[Start of Attachment]

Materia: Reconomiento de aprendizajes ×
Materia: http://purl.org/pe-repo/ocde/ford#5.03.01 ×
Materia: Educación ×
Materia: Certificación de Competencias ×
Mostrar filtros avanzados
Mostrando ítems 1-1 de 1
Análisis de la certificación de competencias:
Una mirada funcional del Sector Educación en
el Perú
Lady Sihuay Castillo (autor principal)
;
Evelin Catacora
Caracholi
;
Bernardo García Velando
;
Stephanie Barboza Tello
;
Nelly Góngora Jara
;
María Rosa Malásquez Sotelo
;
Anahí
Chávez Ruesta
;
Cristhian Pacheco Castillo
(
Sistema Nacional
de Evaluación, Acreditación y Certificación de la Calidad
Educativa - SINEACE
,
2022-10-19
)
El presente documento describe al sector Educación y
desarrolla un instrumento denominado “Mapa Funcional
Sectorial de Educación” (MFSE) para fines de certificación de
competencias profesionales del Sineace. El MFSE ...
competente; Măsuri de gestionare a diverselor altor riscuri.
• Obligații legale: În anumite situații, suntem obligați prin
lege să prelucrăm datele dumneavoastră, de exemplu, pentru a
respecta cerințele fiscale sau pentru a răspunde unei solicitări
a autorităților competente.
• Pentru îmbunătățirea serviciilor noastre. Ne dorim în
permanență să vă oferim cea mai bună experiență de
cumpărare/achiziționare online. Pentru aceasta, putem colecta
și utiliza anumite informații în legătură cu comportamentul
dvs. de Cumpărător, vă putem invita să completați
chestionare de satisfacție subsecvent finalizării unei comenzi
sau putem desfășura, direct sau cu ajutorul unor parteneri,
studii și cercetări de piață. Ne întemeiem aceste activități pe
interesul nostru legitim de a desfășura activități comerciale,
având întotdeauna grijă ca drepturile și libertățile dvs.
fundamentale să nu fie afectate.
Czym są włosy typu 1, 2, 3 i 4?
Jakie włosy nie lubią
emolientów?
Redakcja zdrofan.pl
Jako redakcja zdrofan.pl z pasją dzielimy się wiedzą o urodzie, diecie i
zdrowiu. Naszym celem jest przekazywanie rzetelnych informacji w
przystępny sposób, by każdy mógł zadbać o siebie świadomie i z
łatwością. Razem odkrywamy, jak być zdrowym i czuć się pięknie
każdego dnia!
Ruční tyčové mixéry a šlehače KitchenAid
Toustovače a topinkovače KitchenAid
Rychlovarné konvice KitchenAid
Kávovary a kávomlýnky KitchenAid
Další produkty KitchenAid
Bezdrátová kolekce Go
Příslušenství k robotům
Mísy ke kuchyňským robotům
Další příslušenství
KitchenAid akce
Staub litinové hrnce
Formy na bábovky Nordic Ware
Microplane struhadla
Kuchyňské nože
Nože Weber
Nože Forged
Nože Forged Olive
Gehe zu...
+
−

[End of Attachment]

### WHAT IS NEEDED
Pick out every line in the records above that contains the word "anumite". Case counts.

### ANSWER TO THIS PROBLEM
• Obligații legale: În anumite situații, suntem obligați prin
și utiliza anumite informații în legătură cu comportamentul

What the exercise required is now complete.